◆ **Task statement**:
Reproduce word for word the portion of the passage on the Māori Language Bill that starts with "One, Maihi Karauna" and goes on through "of Te Mātāwai.".
[[ Selected passage, beginning ]]
The historic Māori Language (Te Reo Māori) Bill is one step closer to being law after it passed its second reading in Parliament today.

The bill has been reported back as a dual language bill. It will be the first bill to be enacted in both te reo Māori and English, with the Māori version to prevail in the event of conflict between the two versions.

In his speech in Parliament today, Māori Development Minister Te Ururoa Flavell said that the bill as amended by the Māori Affairs Committee, will protect, promote and revitalise te reo Māori.

"The vision for the future of the language will be examined and assessed through the requirements of this bill.

"It promotes and supports iwi and Māori leadership of Māori language revitalisation and it reinforces the Crown’s responsibilities to te reo Māori."

Mr Flavell said the bill, as reported back, has been strengthened.

"It recognises the contribution and commitment of the Crown to te reo Māori. It requires both the Crown and iwi and Māori to work in partnership. Both have roles and responsibilities for te reo.

"The bill establishes Te Mātāwai, an independent statutory entity to provide leadership on behalf of iwi and Māori in their role as kaitiaki of the Māori language.

"Te Mātāwai will continue as an independent statutory body to act on behalf of Iwi and Māori to provide leadership in promoting the health and wellbeing of the Māori language for iwi and Māori and at a community level.

"Te Mātāwai will also to support, inform and influence the Crown’s initiatives to protect, promote and revitalise the Māori language."

The bill will give legislative status to two new Māori language strategies.

One, Maihi Karauna will be the responsibility of the Crown, and focus on national level issues. The other, Maihi Māori will be the responsibility of iwi and Māori through Te Mātāwai. It will focus on objectives, policies and related matters at the Iwi, hapū, whānau and community level.

Mr Flavell said that iwi and Māori throughout the country had begun meeting to work out how they would select members of Te Mātāwai.

"We want to be ready to swing into action as soon as the bill is passed," he said.
[[ Selected passage, end ]]
[[ Entries provided, beginning ]]
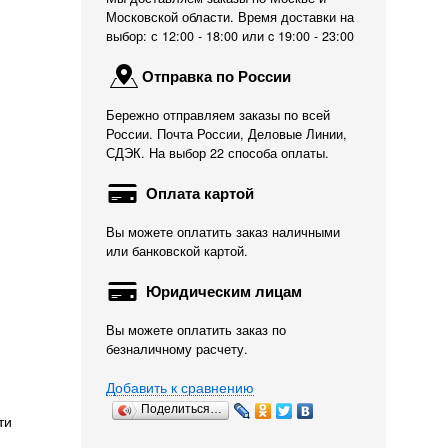
Московской области. Время доставки на
выбор: с 12:00 - 18:00 или c 19:00 - 23:00
Отправка по России
Бережно отправляем заказы по всей
России. Почта России, Деловые Линии,
СДЭК. На выбор 22 способа оплаты.
Оплата картой
Вы можете оплатить заказ наличными
или банковской картой.
Юридическим лицам
Вы можете оплатить заказ по
безналичному расчету.
Добавить к сравнению
Поделиться…
ти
[[ Entries provided, end ]]
◆ **Task output**:
One, Maihi Karauna will be the responsibility of the Crown, and focus on national level issues. The other, Maihi Māori will be the responsibility of iwi and Māori through Te Mātāwai. It will focus on objectives, policies and related matters at the Iwi, hapū, whānau and community level.

Mr Flavell said that iwi and Māori throughout the country had begun meeting to work out how they would select members of Te Mātāwai.